Required action
Decide whether each statement below agrees with the forum thread about the Basil Gogos Frankenstein replacement head. Answer yes or no for each, and quote the words from the thread that settle it. 1. The replacement head was sculpted by Jeff Yagher. 2. The head is based on a photograph of Boris Karloff. 3. Mark McGovern was eager to build the Moebius Frankenstein before the replacement head came along.

Extracted text
---------------
# Basil Gogos Frankenstein Replacement Head



## Mark McGovern (Apr 25, 1999)

Here's a little gem from Cult of Personality: a resin replacement head for the Moebius Frankenstein kit. Sculpted by Jeff Yagher, it's based on a Basil Gogos portrait of Boris Karloff as the Monster. Tom Parker was kind enough to offer me the opportunity to paint one up. Hope you guys enjoy the pics.


----------



## COPP (Mar 25, 2013)

VERY nice job Mark, I can't wait to see what you do with your personal build-up!
And the privilege was mine, thanks very much for bringing the creature LIFE!!!
Tom


----------



## deadmanincfan (Mar 11, 2008)

Beauty! You, Sir Mark, are a consummate artist!


----------



## Dr Wolfenstein (Sep 10, 2013)

Great work Mark,gotta love Gogos and Yagher.


----------



## RobP. (Jun 21, 2013)

Outstanding painting! Makes me a little leary to tackle mine now!

Rob


----------



## Kitzillastein58 (Jan 27, 2009)

Now THAT is a Frankenstein's Monster! Beautiful job Mark! :thumbsup:


----------



## Mark McGovern (Apr 25, 1999)

Thank you all for taking time away from your nocturnal activities :freak: to post your kind words.

I'm happy that you're happy, Tom. As Dr. Wolfenstein suggested, you couldn't miss with a Gogos/Yagher combination! Frankly, until your replacement head came along, I wasn't too jazzed about building the Moebius Frankenstein. The only question now is, which tote did I stash it in...?


----------



## Spockr (Sep 14, 2009)

Nice job Mark. Great paintwork and the lighted shot really captures Gogos painting. :thumbsup:

Regards,
Matt


----------



## djnick66 (May 2, 2008)

That is great ! Both the paint job and the sculpting.
---------------
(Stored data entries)
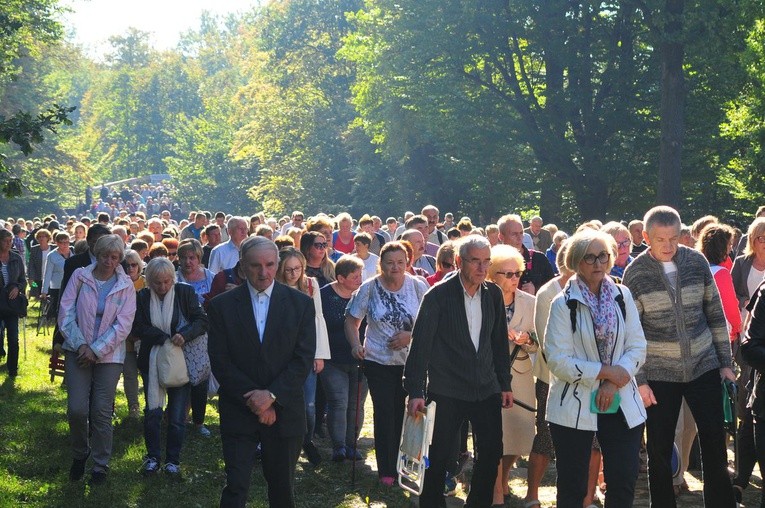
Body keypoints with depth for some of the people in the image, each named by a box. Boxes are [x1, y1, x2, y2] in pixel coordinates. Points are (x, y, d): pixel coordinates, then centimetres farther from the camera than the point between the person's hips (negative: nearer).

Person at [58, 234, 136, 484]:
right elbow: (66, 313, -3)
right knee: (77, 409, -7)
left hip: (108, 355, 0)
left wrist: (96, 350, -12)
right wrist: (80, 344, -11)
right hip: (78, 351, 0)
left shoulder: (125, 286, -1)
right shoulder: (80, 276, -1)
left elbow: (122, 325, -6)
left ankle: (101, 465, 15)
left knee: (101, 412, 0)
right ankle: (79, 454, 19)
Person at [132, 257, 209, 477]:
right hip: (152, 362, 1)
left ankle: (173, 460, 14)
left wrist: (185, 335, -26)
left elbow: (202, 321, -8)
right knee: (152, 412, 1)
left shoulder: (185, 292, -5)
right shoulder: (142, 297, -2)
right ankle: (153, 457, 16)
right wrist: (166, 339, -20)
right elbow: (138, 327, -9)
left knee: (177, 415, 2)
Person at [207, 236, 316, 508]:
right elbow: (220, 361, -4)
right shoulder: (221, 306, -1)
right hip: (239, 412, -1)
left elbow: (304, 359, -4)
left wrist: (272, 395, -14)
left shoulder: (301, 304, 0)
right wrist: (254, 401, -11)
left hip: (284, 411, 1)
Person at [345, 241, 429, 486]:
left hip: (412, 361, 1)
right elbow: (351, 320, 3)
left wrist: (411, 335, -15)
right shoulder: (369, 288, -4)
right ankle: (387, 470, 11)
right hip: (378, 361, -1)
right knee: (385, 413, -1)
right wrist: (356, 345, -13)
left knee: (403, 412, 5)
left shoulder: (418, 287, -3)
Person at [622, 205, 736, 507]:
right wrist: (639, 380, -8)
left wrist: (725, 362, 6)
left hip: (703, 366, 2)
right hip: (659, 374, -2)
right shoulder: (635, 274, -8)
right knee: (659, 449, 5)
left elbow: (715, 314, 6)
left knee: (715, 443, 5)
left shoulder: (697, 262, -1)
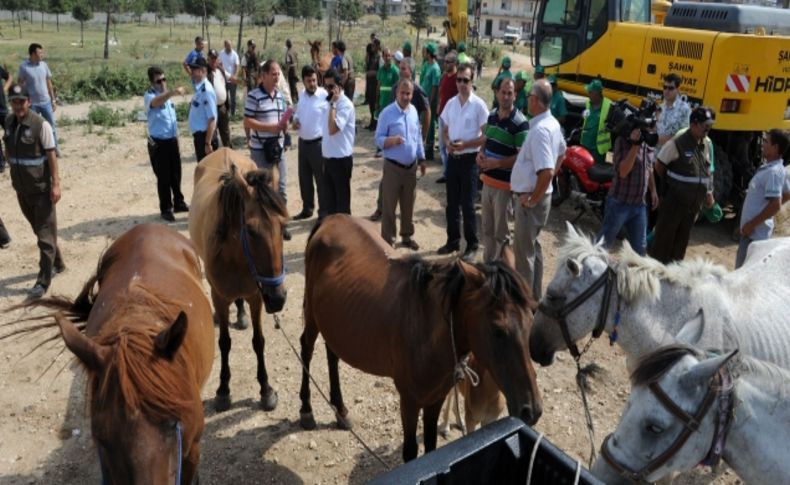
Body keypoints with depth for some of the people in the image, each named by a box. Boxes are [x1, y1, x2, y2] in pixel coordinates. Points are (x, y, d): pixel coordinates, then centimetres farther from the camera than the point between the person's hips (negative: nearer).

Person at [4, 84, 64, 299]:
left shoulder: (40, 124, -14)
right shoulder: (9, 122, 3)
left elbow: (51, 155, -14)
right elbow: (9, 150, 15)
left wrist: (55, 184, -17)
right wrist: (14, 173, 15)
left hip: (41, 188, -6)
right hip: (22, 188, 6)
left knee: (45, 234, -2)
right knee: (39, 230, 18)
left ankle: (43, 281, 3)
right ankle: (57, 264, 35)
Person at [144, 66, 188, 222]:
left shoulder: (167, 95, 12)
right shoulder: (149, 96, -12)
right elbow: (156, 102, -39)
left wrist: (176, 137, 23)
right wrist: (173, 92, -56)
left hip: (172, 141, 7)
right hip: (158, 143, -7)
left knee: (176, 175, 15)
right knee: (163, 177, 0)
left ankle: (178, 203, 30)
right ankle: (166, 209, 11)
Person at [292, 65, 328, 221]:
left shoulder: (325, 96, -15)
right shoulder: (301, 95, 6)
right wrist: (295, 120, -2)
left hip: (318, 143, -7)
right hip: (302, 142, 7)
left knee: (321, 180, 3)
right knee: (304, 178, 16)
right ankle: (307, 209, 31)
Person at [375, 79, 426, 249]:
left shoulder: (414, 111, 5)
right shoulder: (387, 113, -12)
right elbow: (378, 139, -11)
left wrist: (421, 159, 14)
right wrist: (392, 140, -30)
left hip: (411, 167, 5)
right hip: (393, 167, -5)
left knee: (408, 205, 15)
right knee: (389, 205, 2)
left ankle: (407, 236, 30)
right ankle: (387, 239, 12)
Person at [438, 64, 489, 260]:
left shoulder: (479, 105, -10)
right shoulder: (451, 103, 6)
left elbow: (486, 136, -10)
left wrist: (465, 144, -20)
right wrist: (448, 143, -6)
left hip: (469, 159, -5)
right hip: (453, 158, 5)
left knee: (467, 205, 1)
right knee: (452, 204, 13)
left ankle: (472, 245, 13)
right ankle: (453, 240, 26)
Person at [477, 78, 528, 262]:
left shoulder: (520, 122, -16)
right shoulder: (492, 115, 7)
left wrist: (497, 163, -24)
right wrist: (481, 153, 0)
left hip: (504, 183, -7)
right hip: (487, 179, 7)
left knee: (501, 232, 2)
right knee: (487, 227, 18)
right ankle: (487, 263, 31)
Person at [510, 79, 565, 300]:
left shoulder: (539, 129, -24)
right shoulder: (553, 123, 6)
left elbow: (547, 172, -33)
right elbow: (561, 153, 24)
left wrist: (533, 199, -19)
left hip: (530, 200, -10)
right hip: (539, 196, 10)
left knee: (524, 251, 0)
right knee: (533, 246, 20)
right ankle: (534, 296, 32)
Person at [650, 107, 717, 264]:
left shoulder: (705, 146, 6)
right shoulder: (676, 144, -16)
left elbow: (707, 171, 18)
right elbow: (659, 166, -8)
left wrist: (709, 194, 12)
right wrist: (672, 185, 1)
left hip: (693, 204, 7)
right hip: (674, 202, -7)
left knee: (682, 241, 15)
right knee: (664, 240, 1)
---------------
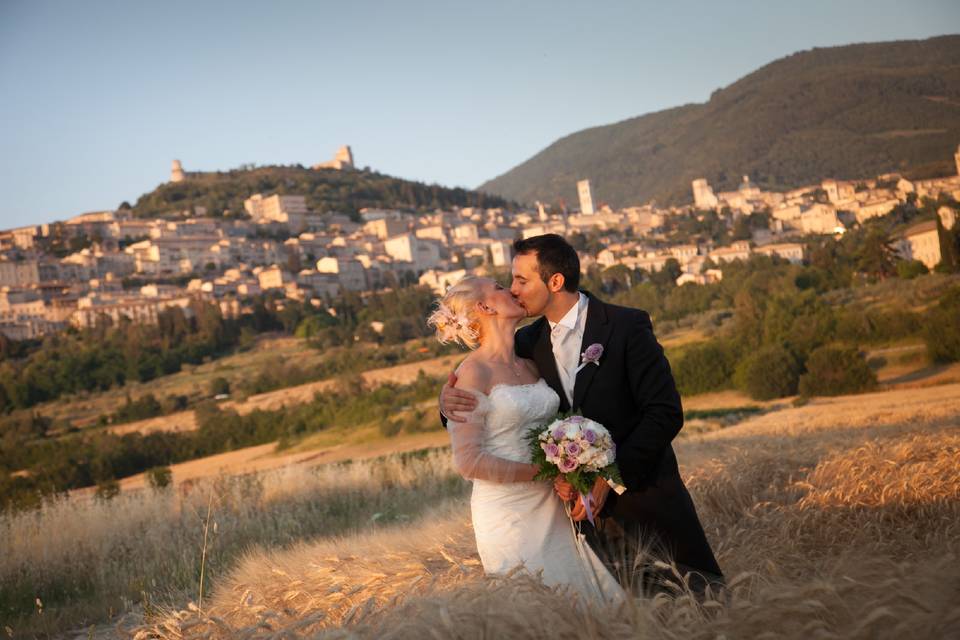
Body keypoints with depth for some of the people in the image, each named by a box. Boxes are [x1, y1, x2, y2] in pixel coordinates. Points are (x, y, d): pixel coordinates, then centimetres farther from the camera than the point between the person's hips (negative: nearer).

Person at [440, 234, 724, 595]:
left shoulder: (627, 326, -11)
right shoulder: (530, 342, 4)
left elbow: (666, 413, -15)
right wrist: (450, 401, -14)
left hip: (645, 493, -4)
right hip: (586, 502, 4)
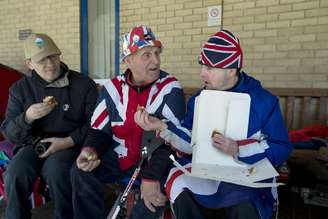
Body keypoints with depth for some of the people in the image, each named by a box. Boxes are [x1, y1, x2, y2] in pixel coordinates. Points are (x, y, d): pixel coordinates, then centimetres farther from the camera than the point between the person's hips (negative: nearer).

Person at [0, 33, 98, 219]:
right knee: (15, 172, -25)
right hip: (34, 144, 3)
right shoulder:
---------------
Answer space
1. Yes: "Sculpted by Jeff Yagher"
2. No: "it's based on a Basil Gogos portrait of Boris Karloff as the Monster"
3. No: "until your replacement head came along, I wasn't too jazzed about building the Moebius Frankenstein"